In our anatomical study we examined and measured not only the palmar creases but also important neuro-vascular structures such as nerve of Henle, transverse branches of ulnar nerve and Berrettini’s communicating branch. The nerve of Henle was present in 100 % of our specimens. According to the literature the nerve serves as the nervi vasorum of the ulnar artery, and gives innervations to the forearm and palm, in addition providing sympathetic innervations to the artery [9, 29]. This nerve was traced along the ulnar artery and the superficial palmar arch and its branches: common palmar digital arteries.

Accidental damage to this nerve can occur especially in the case of iatrogenic injury of the superficial palmar arch. This is not a benign occurrence and can result in complex regional pain syndrome [31].

Multiple cutaneous nerves to the palm are noted from the ulnar nerve. Many of these nerves exited perpendicularly from the longitudinal direction of the ulnar nerve, thus prompting a description of them as transverse palmar cutaneous branches of the ulnar nerve. These nerves pierced the palmar carpal ligament to innervate the skin and subcutaneous tissue of the hypothenar eminence and midpalm, usually distal to that area innervated by either the nerve of Henle or the palmar cutaneous branch of ulnar nerve [9, 29, 34].

The communicating branch of ulnar nerve, known as the Berrettini’s communicating branch, connecting the third common palmar digital branch of the median nerve with the fourth common palmar and proper palmar digital branches of the ulnar nerve was present in 100 % of our specimens. The earliest illustrations of the communicating branch between the digital branches of the median and ulnar nerves were the Berrettini drawings in 1741 [8]. Studies on the incidence of Berrettini anastomosis suggested that it should be considered a normal structure rather than an anatomical variation as its incidence was found to be over 80 % [8, 20, 22].

In two cases this nerve was present in a plexiform nature.
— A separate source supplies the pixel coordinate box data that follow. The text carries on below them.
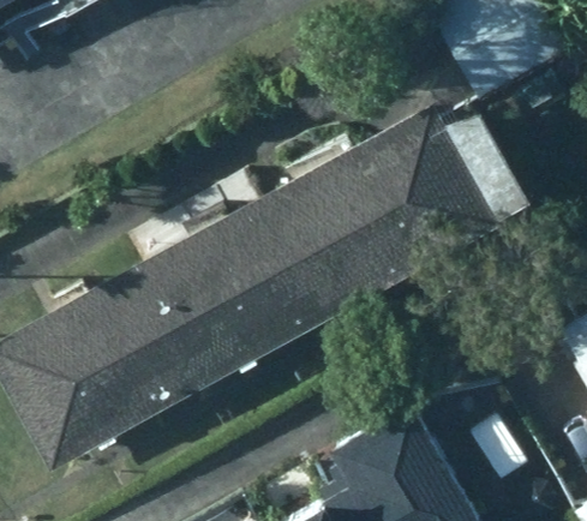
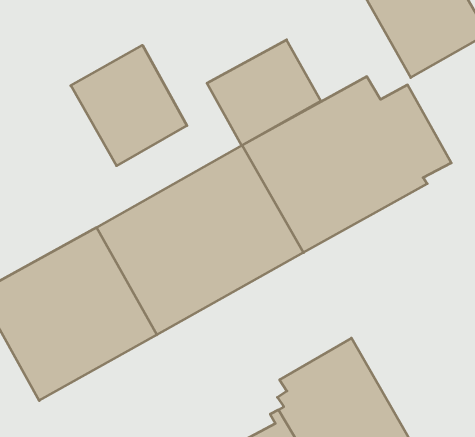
building: none -> [207,40,321,146]
building: none -> [71,45,187,166]

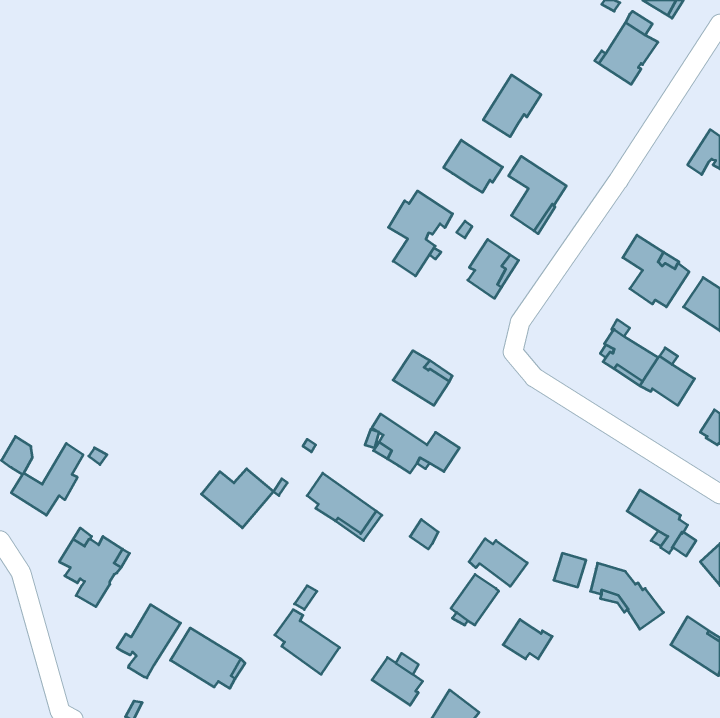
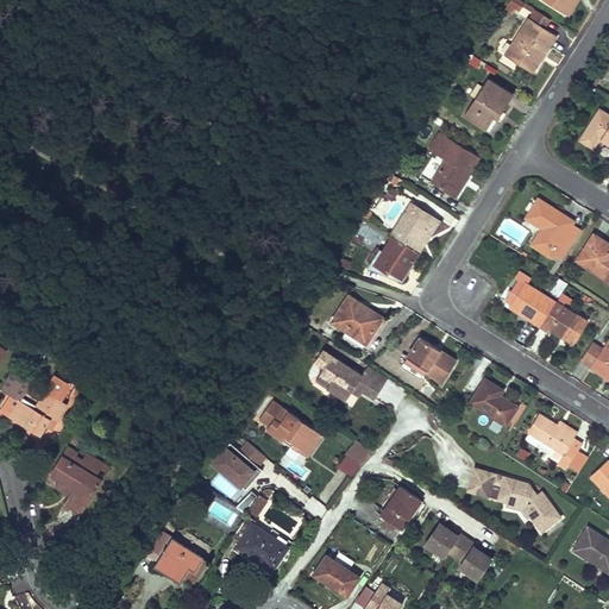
building: [483,75,541,137] -> [464,79,513,131]
building: [444,140,503,192] -> none
building: [388,191,453,276] -> none
building: none -> [375,237,417,280]
building: none -> [400,338,457,383]
building: none -> [471,379,517,425]
building: [201,469,273,528] -> [208,441,269,491]
building: [469,539,527,586] -> none
building: [117,605,181,678] -> none
building: none -> [454,539,492,580]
This Berrettini’s communicating branch was perforated by the superficial palmar arch. The unusual relationship of Berrettini anastomosis with the superficial palmar arch is very rare, and knowledge about such a variation is important when performing carpal tunnel release, flexor tendon surgery, Dupuytren’s fasciectomy and when dealing with arterial repairs and vascular graft applications in the hand [30].
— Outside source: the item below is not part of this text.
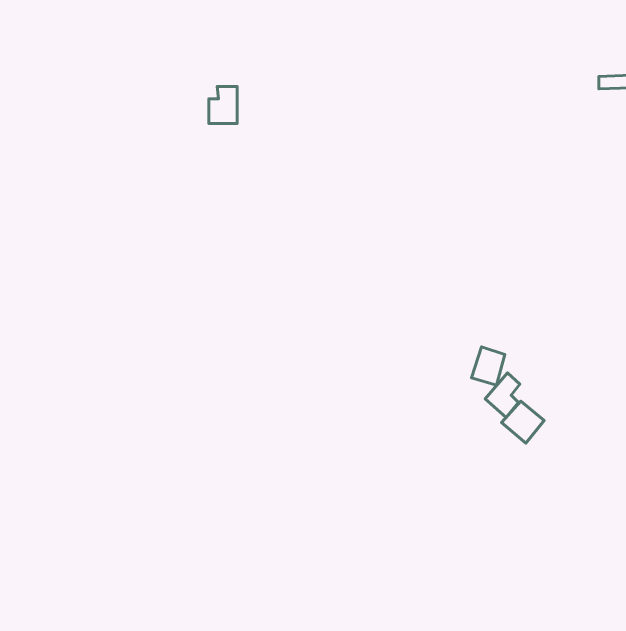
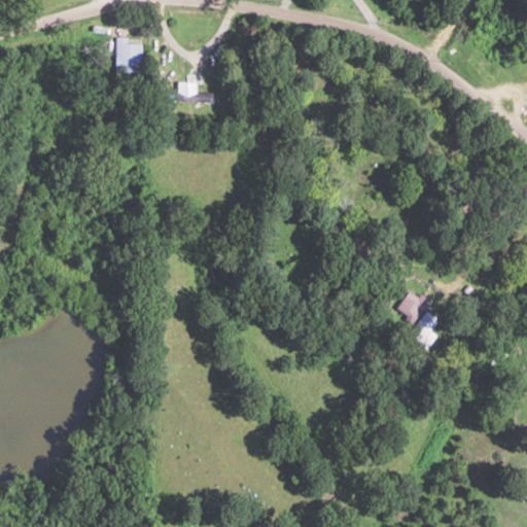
building: none -> [115,36,141,71]
building: [502,401,544,443] -> none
Endoscopic and open carpal tunnel releases, even if performed meticulously, still carry the potential for complications. A survey of American Society for Surgery of the Hand (ASSH) members published in 1999 noted a myriad of injuries, including damage to the superficial palmar arch (SPA) in both types of releases [26]. The preciseness of the incision utilised is paramount in preventing iatrogenic injury and ensuring a good outcome. The limited visual field in CTR, more appreciable in the endoscopic method, attests to the importance of topographical markers to delineate underlying structures [12, 26, 31]. Incisions can then be planned taking into consideration potential areas of neurovascular vulnerability. Thus examination of the superficial skin markers can make it easier to plan the operation.
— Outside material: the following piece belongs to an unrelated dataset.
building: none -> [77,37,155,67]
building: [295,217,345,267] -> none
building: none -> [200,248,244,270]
As we mentioned above our cadaveric study has some limitation, but in the future we are planning to expand it on living subjects by performing the ultrasound examination of palmar hand surface. We will try to localise ultrasonographically the neurovascular structures with their correlation to palmar skin creases.

We hope this future study will add to that anatomical one and will help us to use the palmar skin creases as the reliable topographical landmarks for planning the safe surgical incisions.

Conclusions

The palmar creases may serve as landmarks for the deeper neuro-vascular structures.

The superficial palmar arch was found between the thenar and proximal palmar crease and never crossed the proximal palmar crease.

The thenar crease, in our dissections, was never crossed by any cutaneous or motor branches of nerves.

These anatomical dissections will provide reference material for further ultrasound studies on the location of the neuro-vascular structures in reference to superficial palmar creases.